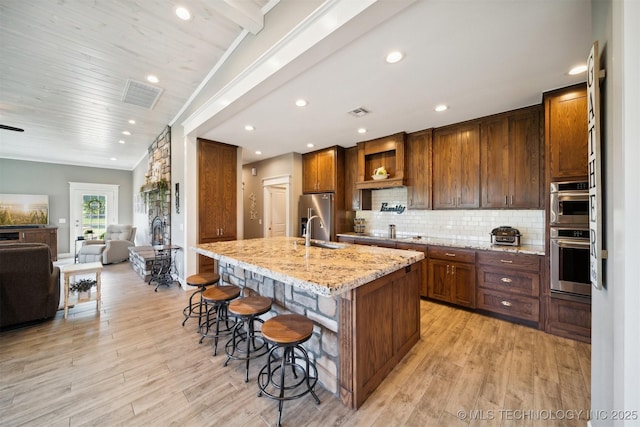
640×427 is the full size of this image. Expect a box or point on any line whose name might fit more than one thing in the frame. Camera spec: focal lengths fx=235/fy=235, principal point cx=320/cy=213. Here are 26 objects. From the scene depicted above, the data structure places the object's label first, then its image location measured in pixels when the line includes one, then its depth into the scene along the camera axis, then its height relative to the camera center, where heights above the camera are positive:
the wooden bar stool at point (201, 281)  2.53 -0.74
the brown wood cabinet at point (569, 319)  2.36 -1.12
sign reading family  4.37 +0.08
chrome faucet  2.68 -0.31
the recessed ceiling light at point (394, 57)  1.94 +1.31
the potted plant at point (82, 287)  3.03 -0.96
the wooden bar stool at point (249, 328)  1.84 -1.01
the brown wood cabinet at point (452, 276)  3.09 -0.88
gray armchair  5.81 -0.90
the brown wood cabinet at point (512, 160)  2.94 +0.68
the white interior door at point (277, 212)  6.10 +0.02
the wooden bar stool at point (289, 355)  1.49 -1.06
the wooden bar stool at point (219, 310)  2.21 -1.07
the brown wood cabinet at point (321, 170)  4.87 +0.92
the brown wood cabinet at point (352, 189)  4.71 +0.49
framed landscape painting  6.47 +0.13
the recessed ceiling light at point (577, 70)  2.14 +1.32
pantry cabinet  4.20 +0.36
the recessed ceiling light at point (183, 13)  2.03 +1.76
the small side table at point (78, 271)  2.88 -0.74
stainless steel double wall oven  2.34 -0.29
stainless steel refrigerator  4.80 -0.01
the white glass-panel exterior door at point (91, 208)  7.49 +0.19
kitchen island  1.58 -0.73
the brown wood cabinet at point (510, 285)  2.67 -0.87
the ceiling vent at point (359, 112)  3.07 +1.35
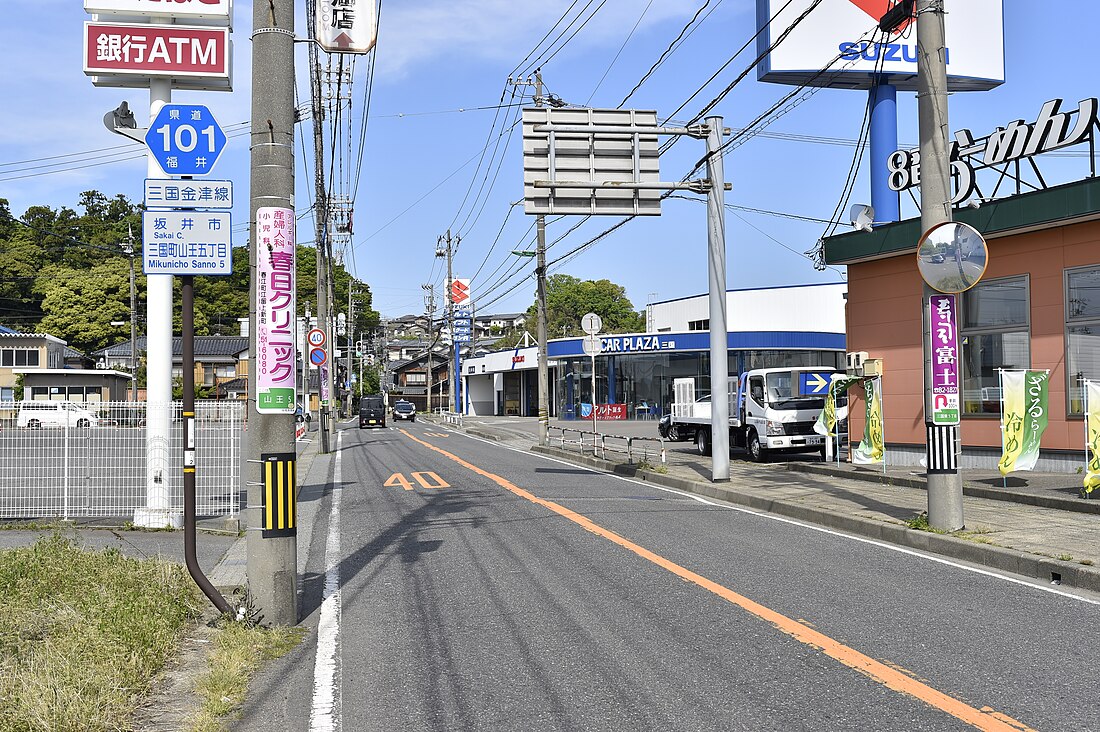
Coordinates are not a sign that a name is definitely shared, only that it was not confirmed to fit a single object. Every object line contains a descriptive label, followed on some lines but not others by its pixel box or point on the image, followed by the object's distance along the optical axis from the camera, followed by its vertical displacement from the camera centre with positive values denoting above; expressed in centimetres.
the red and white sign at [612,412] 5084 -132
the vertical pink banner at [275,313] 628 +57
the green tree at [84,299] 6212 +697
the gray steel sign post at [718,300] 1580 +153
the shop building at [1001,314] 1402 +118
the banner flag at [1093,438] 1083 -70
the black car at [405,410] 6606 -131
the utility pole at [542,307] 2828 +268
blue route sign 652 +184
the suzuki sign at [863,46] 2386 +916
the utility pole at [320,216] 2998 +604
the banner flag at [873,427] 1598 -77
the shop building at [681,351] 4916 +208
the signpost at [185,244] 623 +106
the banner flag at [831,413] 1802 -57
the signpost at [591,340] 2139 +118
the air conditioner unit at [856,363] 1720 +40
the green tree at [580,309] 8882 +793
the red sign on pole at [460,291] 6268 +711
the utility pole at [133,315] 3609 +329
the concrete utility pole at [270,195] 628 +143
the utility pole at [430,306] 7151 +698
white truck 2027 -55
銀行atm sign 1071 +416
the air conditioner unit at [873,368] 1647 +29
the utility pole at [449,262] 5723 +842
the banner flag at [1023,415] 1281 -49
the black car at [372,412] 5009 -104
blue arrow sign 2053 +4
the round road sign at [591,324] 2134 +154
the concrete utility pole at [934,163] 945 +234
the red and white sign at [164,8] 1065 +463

━━━━━━━━━━━━━━━━━━━━

### TASK DESCRIPTION
If a picture appears in the records, omit it and print everything else exactly.

### PROBLEM SOLUTION
640×427 is the full size of this image. Expect a box or point on any line whose name might fit more than one thing in the frame. Camera spec: focal lengths fx=235/fy=235, principal point cx=320/cy=213. Here are 26 objects. From the scene depicted above, the data structure places the object's label first, then its image location measured in pixels when the line includes one, then its depth into the scene along the camera axis, then its height relative to the camera center, where heights above the camera are positive:
the wooden bar stool at point (201, 281)  2.53 -0.74
the brown wood cabinet at point (569, 319)  2.36 -1.12
sign reading family  4.37 +0.08
chrome faucet  2.68 -0.31
the recessed ceiling light at point (394, 57)  1.94 +1.31
the potted plant at point (82, 287)  3.03 -0.96
the wooden bar stool at point (249, 328)  1.84 -1.01
the brown wood cabinet at point (452, 276)  3.09 -0.88
gray armchair  5.81 -0.90
the brown wood cabinet at point (512, 160)  2.94 +0.68
the white interior door at point (277, 212)  6.10 +0.02
the wooden bar stool at point (289, 355)  1.49 -1.06
the wooden bar stool at point (219, 310)  2.21 -1.07
the brown wood cabinet at point (321, 170)  4.87 +0.92
the brown wood cabinet at point (352, 189)  4.71 +0.49
framed landscape painting  6.47 +0.13
the recessed ceiling light at point (577, 70)  2.14 +1.32
pantry cabinet  4.20 +0.36
the recessed ceiling light at point (183, 13)  2.03 +1.76
the small side table at point (78, 271)  2.88 -0.74
stainless steel double wall oven  2.34 -0.29
stainless steel refrigerator  4.80 -0.01
the white glass-panel exterior door at point (91, 208)  7.49 +0.19
kitchen island  1.58 -0.73
the brown wood cabinet at point (510, 285)  2.67 -0.87
the ceiling vent at point (359, 112)  3.07 +1.35
Coordinates are not a sign that a name is definitely shared, only that it was not confirmed to fit a single object. Every object line contains a descriptive label, followed on some lines but not others by its pixel box or point on the image, followed by the object's distance along the optical axis from the camera, followed by its vertical displacement from the camera centre with positive values denoting above; expressed in centimetres.
the red and white sign at [612,412] 5084 -132
the vertical pink banner at [275,313] 628 +57
the green tree at [84,299] 6212 +697
the gray steel sign post at [718,300] 1580 +153
the shop building at [1001,314] 1402 +118
the banner flag at [1093,438] 1083 -70
the black car at [405,410] 6606 -131
the utility pole at [542,307] 2828 +268
blue route sign 652 +184
the suzuki sign at [863,46] 2386 +916
the utility pole at [320,216] 2998 +604
the banner flag at [873,427] 1598 -77
the shop building at [681,351] 4916 +208
the signpost at [185,244] 623 +106
the banner flag at [831,413] 1802 -57
the signpost at [591,340] 2139 +118
the air conditioner unit at [856,363] 1720 +40
the green tree at [580,309] 8882 +793
the red sign on pole at [460,291] 6268 +711
the utility pole at [133,315] 3609 +329
the concrete utility pole at [270,195] 628 +143
the utility pole at [430,306] 7151 +698
white truck 2027 -55
銀行atm sign 1071 +416
the air conditioner unit at [873,368] 1647 +29
the utility pole at [449,262] 5723 +842
the banner flag at [1023,415] 1281 -49
the black car at [372,412] 5009 -104
blue arrow sign 2053 +4
the round road sign at [591,324] 2134 +154
the concrete utility pole at [934,163] 945 +234
the red and white sign at [164,8] 1065 +463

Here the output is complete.